### Your goal
Could you restate word for word every line from the one containing "List each element's" to the end of the records, and nothing else?

### Data to use
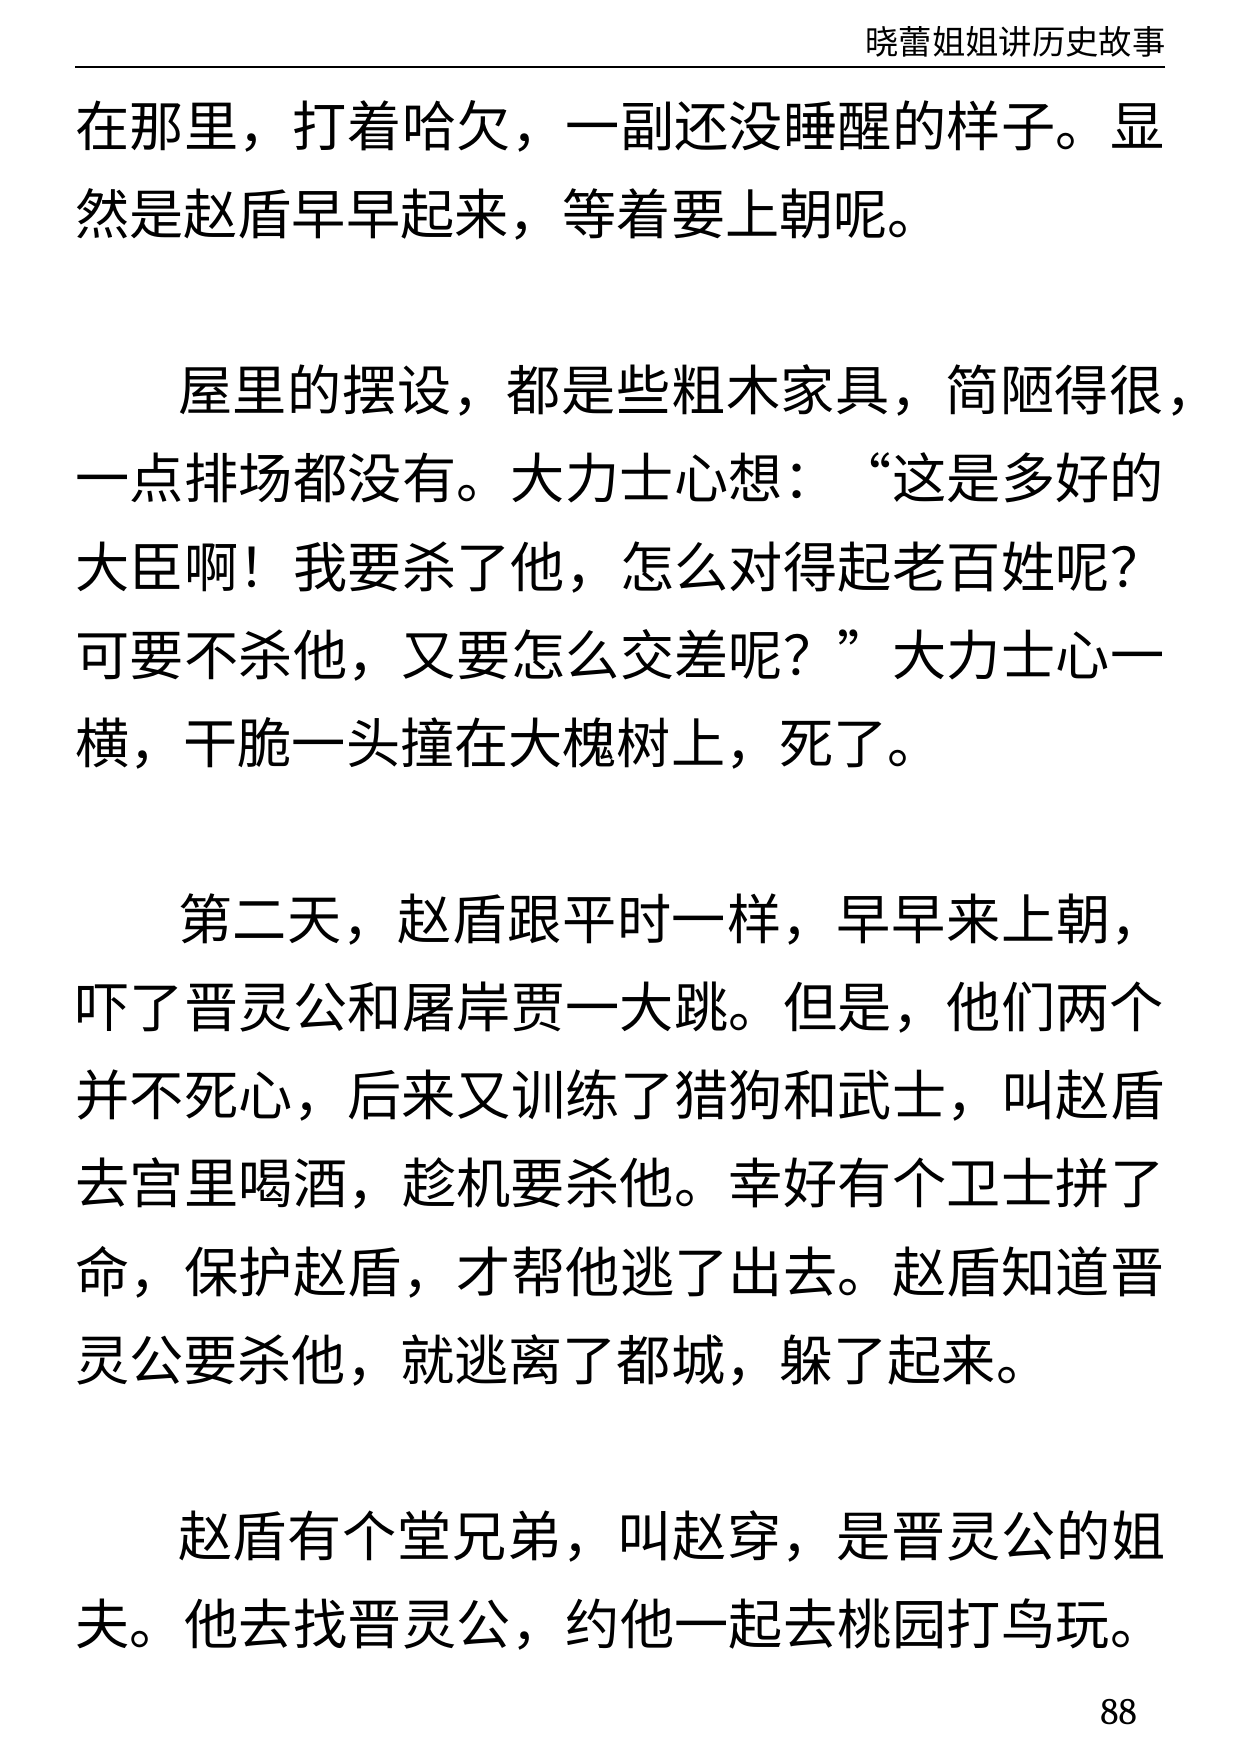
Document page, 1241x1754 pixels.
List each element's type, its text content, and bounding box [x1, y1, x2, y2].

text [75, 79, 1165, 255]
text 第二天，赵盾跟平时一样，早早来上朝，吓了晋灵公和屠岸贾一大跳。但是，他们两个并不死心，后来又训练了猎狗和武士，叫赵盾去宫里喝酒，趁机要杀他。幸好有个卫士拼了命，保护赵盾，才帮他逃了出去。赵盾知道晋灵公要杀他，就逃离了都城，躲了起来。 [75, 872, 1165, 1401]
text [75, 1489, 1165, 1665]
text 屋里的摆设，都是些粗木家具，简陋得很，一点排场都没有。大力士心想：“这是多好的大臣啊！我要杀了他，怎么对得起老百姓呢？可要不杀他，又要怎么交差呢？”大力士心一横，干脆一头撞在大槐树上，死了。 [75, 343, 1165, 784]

### Your solution
List each element's type, its text content, and bounding box [x1, y1, x2, y2].

text [75, 79, 1165, 255]
text 第二天，赵盾跟平时一样，早早来上朝，吓了晋灵公和屠岸贾一大跳。但是，他们两个并不死心，后来又训练了猎狗和武士，叫赵盾去宫里喝酒，趁机要杀他。幸好有个卫士拼了命，保护赵盾，才帮他逃了出去。赵盾知道晋灵公要杀他，就逃离了都城，躲了起来。 [75, 872, 1165, 1401]
text [75, 1489, 1165, 1665]
text 屋里的摆设，都是些粗木家具，简陋得很，一点排场都没有。大力士心想：“这是多好的大臣啊！我要杀了他，怎么对得起老百姓呢？可要不杀他，又要怎么交差呢？”大力士心一横，干脆一头撞在大槐树上，死了。 [75, 343, 1165, 784]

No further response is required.